This ancient beaver outlived the dinosaurs
How did a 3-foot-long, furry, plant-loving beaver-like animal with buckteeth outlive the dinosaurs? New fossil remains found in New Mexico provide scientists with some important clues.
"It's interesting that this odd, now extinct group, was among the few to survive the mass extinction and thrive in the aftermath," said Thomas Williamson of the New Mexico Museum of Natural History and Science, who led research that appeared Monday in the Zoological Journal of the Linnean Society. "It may be because they were among the few mammals that were already well-suited to eating plants when the extinction came."
Kimbetopsalis simmonsae, which originated some 100 million years before dinosaurs became extinct and went on to spread throughout what is now Asia and North America, stood out for having strange and complex teeth.
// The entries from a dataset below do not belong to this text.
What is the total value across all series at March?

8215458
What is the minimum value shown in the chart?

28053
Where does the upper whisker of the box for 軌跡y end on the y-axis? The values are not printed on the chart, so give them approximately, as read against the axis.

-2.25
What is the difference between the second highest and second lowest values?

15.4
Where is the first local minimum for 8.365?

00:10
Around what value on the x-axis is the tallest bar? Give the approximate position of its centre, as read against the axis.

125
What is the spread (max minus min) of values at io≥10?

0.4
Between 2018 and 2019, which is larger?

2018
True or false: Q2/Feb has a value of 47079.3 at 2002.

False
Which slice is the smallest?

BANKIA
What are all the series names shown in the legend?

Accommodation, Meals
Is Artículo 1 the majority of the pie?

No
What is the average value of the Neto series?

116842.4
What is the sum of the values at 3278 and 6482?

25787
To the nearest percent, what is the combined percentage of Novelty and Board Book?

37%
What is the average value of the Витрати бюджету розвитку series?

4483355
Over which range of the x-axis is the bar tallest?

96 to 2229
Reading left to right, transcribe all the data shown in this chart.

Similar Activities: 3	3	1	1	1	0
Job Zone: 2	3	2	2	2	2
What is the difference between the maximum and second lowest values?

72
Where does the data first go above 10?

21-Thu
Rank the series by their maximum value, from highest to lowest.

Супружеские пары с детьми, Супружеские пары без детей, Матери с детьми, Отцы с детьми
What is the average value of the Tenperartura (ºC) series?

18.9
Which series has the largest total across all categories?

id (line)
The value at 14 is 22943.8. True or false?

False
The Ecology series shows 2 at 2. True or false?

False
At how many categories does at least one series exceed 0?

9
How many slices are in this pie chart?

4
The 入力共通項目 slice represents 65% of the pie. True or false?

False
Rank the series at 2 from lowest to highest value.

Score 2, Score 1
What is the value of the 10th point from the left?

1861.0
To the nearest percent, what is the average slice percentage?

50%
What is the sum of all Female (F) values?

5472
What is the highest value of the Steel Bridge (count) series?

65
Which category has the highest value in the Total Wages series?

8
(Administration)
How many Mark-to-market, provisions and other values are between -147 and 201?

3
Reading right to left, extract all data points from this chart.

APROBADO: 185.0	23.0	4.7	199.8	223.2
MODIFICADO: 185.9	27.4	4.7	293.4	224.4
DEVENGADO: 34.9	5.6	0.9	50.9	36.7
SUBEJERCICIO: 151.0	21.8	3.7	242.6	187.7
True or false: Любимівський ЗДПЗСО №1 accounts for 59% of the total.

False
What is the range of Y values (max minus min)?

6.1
Their sharp incisors and molars with lots of cusps were suited to their diet of plants and leaves that were common in the lush environment of forests, rivers and lakes where they lived.
"Finding this new mammal was a pleasant surprise. It helps fill an important gap in the record of this group of mammals," he said.
The fossil itself dates to about 500,000 years after the extinction of the dinosaurs.
University of Edinburgh's Steve Brusatte, who took part in the research on the fossil, agreed their varied diet helped them survive what many scientists believe was the impact of an asteroid that sparked a series of "apocalyptic environmental changes" that led to dinosaurs extinction about 66 million years ago.
"It's hard to know exactly why, but it seems like mammals that were small and had more generalist diets were better able to endure the apocalypse caused by the asteroid impact," he told CBS News. "And then as the dust settled, these plucky survivors very quickly began to diversify after the dinosaurs were cleared out."
The group finally died out some 35 million years ago and was replaced by emerging rodents. Scientists say it is unclear why the animals - known as multituberculates - were superseded, but it may be because rodents were smarter, grew more quickly, or reproduced faster, giving them an edge in competing for resources.
"The first rodents appear in the fossil record about 10 million years after Kimbetopsalis lived," Brusatte said. "And then rodents really seem to proliferate while these more primitive multituberculate mammals whittled away to extinction. Rodents probably grew faster and were smarter than multitubercualtes, so maybe they outcompeted them."
Kimbetopsalis simmonsae has helped scientists update the mammal's family tree.
"It helps us better understand which multituberculates were able to survive and then thrive after the dinosaur extinction. This new mammal lived only a few hundred thousand years after the asteroid impact. It is larger (at 2-3 feet long and 10-30 kilograms) than most, if not all, mammals that lived alongside the dinosaurs," Brusatte said.
"It also ate plants, a diet that very few mammals enjoyed while living alongside the dinosaurs," he continued. "So it tells us that very quickly after the dinosaur extinction, the surviving mammals started to diversify, get bigger, evolve new diets and behaviors, and begin that march to dominance that continues today, as we live in a world full of mammals."